Are you sure the averaged data isn't available somewhere? Some data services do such calculations for you on the fly on the server side, for example USGS GeoData Portal.

MukunthNatarajan · ‎03-27-2018

Thank you! That makes sense.

Yes I do not have access to summarized statistics. I am trying to use the climate data from the REACCH dataset and only this dataset is accepted onto the software (cropsyst) I am trying to simulate in.

DanPatterson_Retired · ‎03-26-2018

The logic is described here

https://community.esri.com/blogs/dan_patterson/2018/02/06/cell-statistics-made-easy-raster-data-over...

Array shape for a month = (31, 100, 100)

a = np.random.randint(1, 10, size=(31, 100, 100))

a
Out[7]: 
array([[[5, 9, ..., 2, 2],
        [4, 1, ..., 6, 7],
        ..., 
        [3, 9, ..., 4, 1],
        [6, 8, ..., 5, 8]],

       [[1, 2, ..., 2, 4],
        [3, 7, ..., 5, 9],
        ..., 
        [3, 4, ..., 7, 9],
        [9, 9, ..., 1, 5]],

       ..., 
       [[6, 9, ..., 3, 1],
        [4, 8, ..., 4, 6],
        ..., 
        [8, 1, ..., 5, 7],
        [9, 5, ..., 9, 1]],

       [[9, 9, ..., 2, 4],
        [8, 6, ..., 1, 1],
        ..., 
        [6, 7, ..., 1, 5],
        [8, 3, ..., 8, 9]]])

np.mean(a, axis=0)
Out[8]: 
array([[ 5.13,  5.94, ...,  4.48,  3.94],
       [ 5.68,  4.87, ...,  4.81,  5.48],
       ..., 
       [ 5.42,  4.97, ...,  5.32,  5.13],
       [ 5.58,  5.06, ...,  5.29,  5.48]])
‍‍‍‍‍‍‍‍‍‍‍‍‍‍‍‍‍‍‍‍‍‍‍‍‍‍‍‍‍‍‍‍‍‍‍‍

How big is your array???

np.mean(a0, 0)
Out[11]: 
array([[ 4.81,  5.52, ...,  5.42,  5.1 ],
       [ 5.03,  4.29, ...,  4.65,  5.1 ],
       ..., 
       [ 4.97,  5.32, ...,  4.97,  5.29],
       [ 4.58,  5.48, ...,  5.58,  5.26]])

%timeit np.mean(a0, 0)
76.9 ms ± 2.11 ms per loop (mean ± std. dev. of 7 runs, 10 loops each)

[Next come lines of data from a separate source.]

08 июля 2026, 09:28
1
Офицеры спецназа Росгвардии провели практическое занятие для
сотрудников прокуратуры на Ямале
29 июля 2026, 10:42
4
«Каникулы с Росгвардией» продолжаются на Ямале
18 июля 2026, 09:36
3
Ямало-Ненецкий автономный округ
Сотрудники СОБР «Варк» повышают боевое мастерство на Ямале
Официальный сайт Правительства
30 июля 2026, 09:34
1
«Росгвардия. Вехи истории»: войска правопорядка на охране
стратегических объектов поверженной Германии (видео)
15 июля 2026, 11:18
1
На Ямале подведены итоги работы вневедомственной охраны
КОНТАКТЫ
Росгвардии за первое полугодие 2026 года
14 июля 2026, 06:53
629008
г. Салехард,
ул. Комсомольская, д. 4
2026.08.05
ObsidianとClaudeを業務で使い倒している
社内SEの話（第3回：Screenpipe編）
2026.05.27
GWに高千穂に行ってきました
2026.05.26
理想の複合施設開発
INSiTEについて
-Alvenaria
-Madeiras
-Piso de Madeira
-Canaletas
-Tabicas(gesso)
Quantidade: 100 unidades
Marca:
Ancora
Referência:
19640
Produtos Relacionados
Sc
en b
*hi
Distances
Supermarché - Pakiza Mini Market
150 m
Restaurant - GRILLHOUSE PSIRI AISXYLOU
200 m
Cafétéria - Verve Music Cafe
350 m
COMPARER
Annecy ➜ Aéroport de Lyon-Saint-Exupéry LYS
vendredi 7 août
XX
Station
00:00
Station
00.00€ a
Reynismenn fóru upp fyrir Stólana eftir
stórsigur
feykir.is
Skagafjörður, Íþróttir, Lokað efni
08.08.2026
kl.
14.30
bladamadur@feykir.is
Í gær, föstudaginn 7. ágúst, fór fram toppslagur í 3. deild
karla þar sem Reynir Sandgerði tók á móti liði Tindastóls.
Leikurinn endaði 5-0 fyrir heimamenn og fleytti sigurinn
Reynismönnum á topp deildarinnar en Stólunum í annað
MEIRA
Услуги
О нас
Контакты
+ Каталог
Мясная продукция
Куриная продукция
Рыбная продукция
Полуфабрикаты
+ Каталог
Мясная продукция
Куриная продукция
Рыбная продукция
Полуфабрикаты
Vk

a1 = np.random.randint(1, 10, size=(31, 2500, 2000))

np.mean(a1, 0)
Out[14]: 
array([[ 4.68,  4.35, ...,  6.16,  4.26],
       [ 4.84,  5.06, ...,  5.06,  4.97],
       ..., 
       [ 4.87,  5.16, ...,  4.52,  5.23],
       [ 4.35,  5.35, ...,  4.58,  4.68]])
‍‍‍‍‍‍‍‍‍‍‍‍‍‍‍‍‍‍‍‍

A year's worth?

a0.shape
Out[15]: (31, 1250, 1000)

months = [a0 + i for i in range(12)]

years = np.array(months)

years.shape

Out[18]: (12, 31, 1250, 1000)

np.mean(years, axis=(0,1))
Out[19]: 
array([[ 10.31,  11.02, ...,  10.92,  10.6 ],
       [ 10.53,   9.79, ...,  10.15,  10.6 ],
       ..., 
       [ 10.47,  10.82, ...,  10.47,  10.79],
       [ 10.08,  10.98, ...,  11.08,  10.76]])

np.mean(years, axis=(0,1)).shape
Out[20]: (1250, 1000)
‍‍‍‍‍‍‍‍‍‍‍‍‍‍‍‍‍‍‍‍‍

Yes but I have nodata values... simple, use np.nanmean

numpy is extremely simple and flexible. *.npy, *.npz file formats are the native numpy data formats and can be derived from the hdf5, netcdf brethern

MukunthNatarajan · ‎03-27-2018

So my array for each raster is 3-dimensional. So each raster is 365X142X144. An i have 20 models with the same array size.

Do i just transform all my netCDF files to raster and then raster to numpy array? Also doesnt numpy change the precision of the numbers in the original dataset. All my precipitaion values are in float and numpy would change it to int would it not? There are additional components like the spatial location of the bloacks, how do i relate the new averaged values back to the location and then write it out to another netcdf file?